Work instructions: Rewrite the lines below, replacing "Aluguel" with "Venda" and keeping everything else the same. Leave the pictures out of your answer.

═══

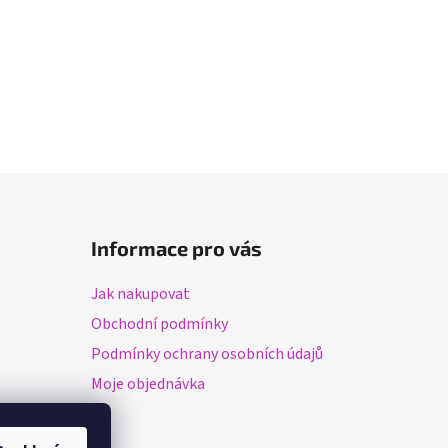
Informace pro vás
Jak nakupovat
Obchodní podmínky
Podmínky ochrany osobních údajů
Moje objednávka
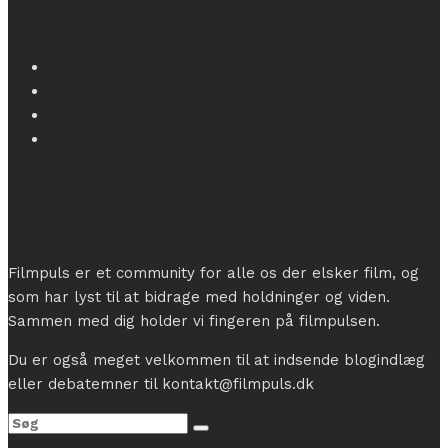
Filmpuls er et community for alle os der elsker film, og
som har lyst til at bidrage med holdninger og viden.
Sammen med dig holder vi fingeren på filmpulsen.
Du er også meget velkommen til at indsende blogindlæg
eller debatemner til kontakt@filmpuls.dk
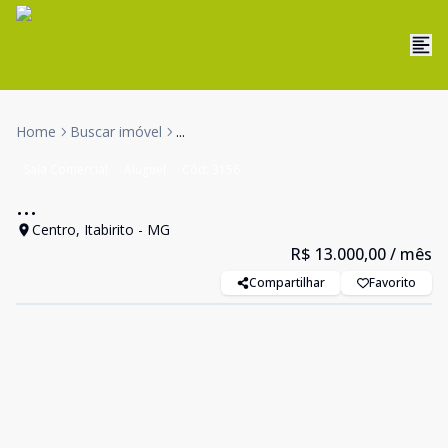
Home
Buscar imóvel
...
Sala Comercial
Aluguel
Cód:
3156
...
Centro, Itabirito - MG
R$ 13.000,00
/ mês
Compartilhar
Favorito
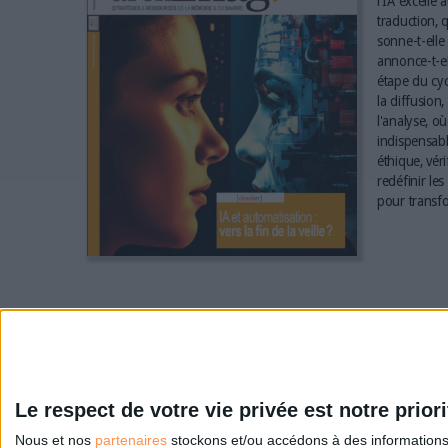
l'IA excelle 
traduction, q
sonne-t-elle 
annonce-t-el
étape du cyc
la diffusion,
l'analyse, où
indispensabl
éthique, vér
redéfinir le
pour transfo
Le respect de votre vie privée est notre priori
Nous et nos
partenaires
stockons et/ou accédons à des informations s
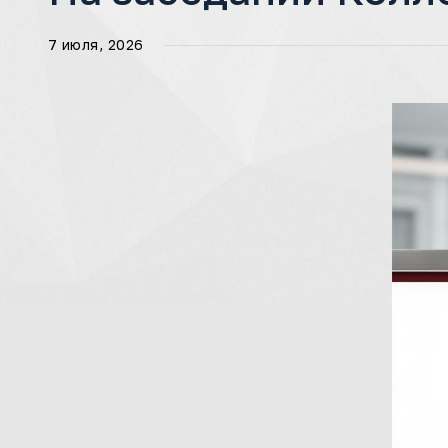
7 июля, 2026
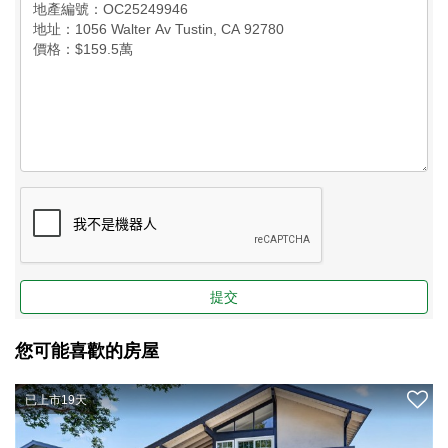
提交
您可能喜歡的房屋
已上市19天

═══

Response to this exercise:
Informace pro vás
Jak nakupovat
Obchodní podmínky
Podmínky ochrany osobních údajů
Moje objednávka
Filmpuls er et community for alle os der elsker film, og
som har lyst til at bidrage med holdninger og viden.
Sammen med dig holder vi fingeren på filmpulsen.
Du er også meget velkommen til at indsende blogindlæg
eller debatemner til kontakt@filmpuls.dk
Home
Buscar imóvel
...
Sala Comercial
Venda
Cód:
3156
...
Centro, Itabirito - MG
R$ 13.000,00
/ mês
Compartilhar
Favorito
l'IA excelle 
traduction, q
sonne-t-elle 
annonce-t-el
étape du cyc
la diffusion,
l'analyse, où
indispensabl
éthique, vér
redéfinir le
pour transfo
Le respect de votre vie privée est notre priori
Nous et nos
partenaires
stockons et/ou accédons à des informations s
7 июля, 2026
提交
您可能喜歡的房屋
已上市19天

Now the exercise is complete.